Saved data entries:
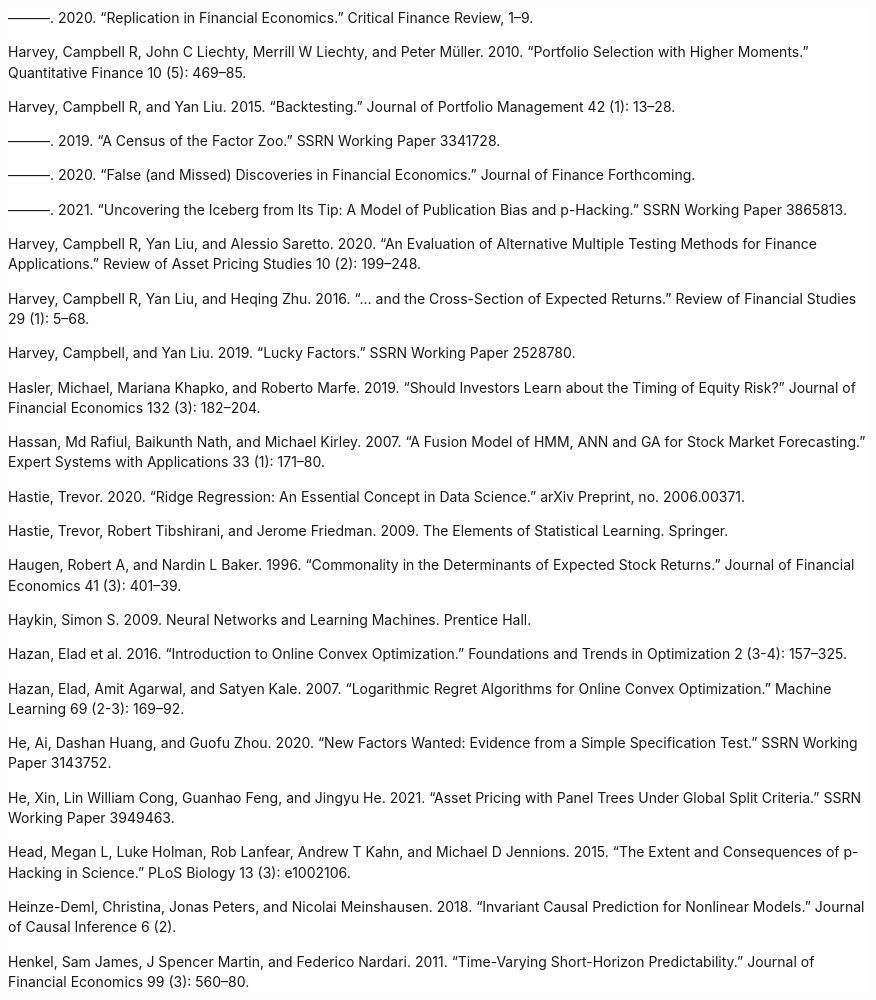 ———. 2020. “Replication in Financial Economics.” Critical Finance Review, 1–9.

Harvey, Campbell R, John C Liechty, Merrill W Liechty, and Peter Müller. 2010. “Portfolio Selection with Higher Moments.” Quantitative Finance 10 (5): 469–85.

Harvey, Campbell R, and Yan Liu. 2015. “Backtesting.” Journal of Portfolio Management 42 (1): 13–28.

———. 2019. “A Census of the Factor Zoo.” SSRN Working Paper 3341728.

———. 2020. “False (and Missed) Discoveries in Financial Economics.” Journal of Finance Forthcoming.

———. 2021. “Uncovering the Iceberg from Its Tip: A Model of Publication Bias and p-Hacking.” SSRN Working Paper 3865813.

Harvey, Campbell R, Yan Liu, and Alessio Saretto. 2020. “An Evaluation of Alternative Multiple Testing Methods for Finance Applications.” Review of Asset Pricing Studies 10 (2): 199–248.

Harvey, Campbell R, Yan Liu, and Heqing Zhu. 2016. “… and the Cross-Section of Expected Returns.” Review of Financial Studies 29 (1): 5–68.

Harvey, Campbell, and Yan Liu. 2019. “Lucky Factors.” SSRN Working Paper 2528780.

Hasler, Michael, Mariana Khapko, and Roberto Marfe. 2019. “Should Investors Learn about the Timing of Equity Risk?” Journal of Financial Economics 132 (3): 182–204.

Hassan, Md Rafiul, Baikunth Nath, and Michael Kirley. 2007. “A Fusion Model of HMM, ANN and GA for Stock Market Forecasting.” Expert Systems with Applications 33 (1): 171–80.

Hastie, Trevor. 2020. “Ridge Regression: An Essential Concept in Data Science.” arXiv Preprint, no. 2006.00371.

Hastie, Trevor, Robert Tibshirani, and Jerome Friedman. 2009. The Elements of Statistical Learning. Springer.

Haugen, Robert A, and Nardin L Baker. 1996. “Commonality in the Determinants of Expected Stock Returns.” Journal of Financial Economics 41 (3): 401–39.

Haykin, Simon S. 2009. Neural Networks and Learning Machines. Prentice Hall.

Hazan, Elad et al. 2016. “Introduction to Online Convex Optimization.” Foundations and Trends in Optimization 2 (3-4): 157–325.

Hazan, Elad, Amit Agarwal, and Satyen Kale. 2007. “Logarithmic Regret Algorithms for Online Convex Optimization.” Machine Learning 69 (2-3): 169–92.

He, Ai, Dashan Huang, and Guofu Zhou. 2020. “New Factors Wanted: Evidence from a Simple Specification Test.” SSRN Working Paper 3143752.

He, Xin, Lin William Cong, Guanhao Feng, and Jingyu He. 2021. “Asset Pricing with Panel Trees Under Global Split Criteria.” SSRN Working Paper 3949463.

Head, Megan L, Luke Holman, Rob Lanfear, Andrew T Kahn, and Michael D Jennions. 2015. “The Extent and Consequences of p-Hacking in Science.” PLoS Biology 13 (3): e1002106.

Heinze-Deml, Christina, Jonas Peters, and Nicolai Meinshausen. 2018. “Invariant Causal Prediction for Nonlinear Models.” Journal of Causal Inference 6 (2).

Henkel, Sam James, J Spencer Martin, and Federico Nardari. 2011. “Time-Varying Short-Horizon Predictability.” Journal of Financial Economics 99 (3): 560–80.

What to produce: Print the lines from the one containing "of Finance Forthcoming." through the one containing "Haykin, Simon S.", with both of those lines included, and copy them exactly.

Answer space:
———. 2020. “False (and Missed) Discoveries in Financial Economics.” Journal of Finance Forthcoming.

———. 2021. “Uncovering the Iceberg from Its Tip: A Model of Publication Bias and p-Hacking.” SSRN Working Paper 3865813.

Harvey, Campbell R, Yan Liu, and Alessio Saretto. 2020. “An Evaluation of Alternative Multiple Testing Methods for Finance Applications.” Review of Asset Pricing Studies 10 (2): 199–248.

Harvey, Campbell R, Yan Liu, and Heqing Zhu. 2016. “… and the Cross-Section of Expected Returns.” Review of Financial Studies 29 (1): 5–68.

Harvey, Campbell, and Yan Liu. 2019. “Lucky Factors.” SSRN Working Paper 2528780.

Hasler, Michael, Mariana Khapko, and Roberto Marfe. 2019. “Should Investors Learn about the Timing of Equity Risk?” Journal of Financial Economics 132 (3): 182–204.

Hassan, Md Rafiul, Baikunth Nath, and Michael Kirley. 2007. “A Fusion Model of HMM, ANN and GA for Stock Market Forecasting.” Expert Systems with Applications 33 (1): 171–80.

Hastie, Trevor. 2020. “Ridge Regression: An Essential Concept in Data Science.” arXiv Preprint, no. 2006.00371.

Hastie, Trevor, Robert Tibshirani, and Jerome Friedman. 2009. The Elements of Statistical Learning. Springer.

Haugen, Robert A, and Nardin L Baker. 1996. “Commonality in the Determinants of Expected Stock Returns.” Journal of Financial Economics 41 (3): 401–39.

Haykin, Simon S. 2009. Neural Networks and Learning Machines. Prentice Hall.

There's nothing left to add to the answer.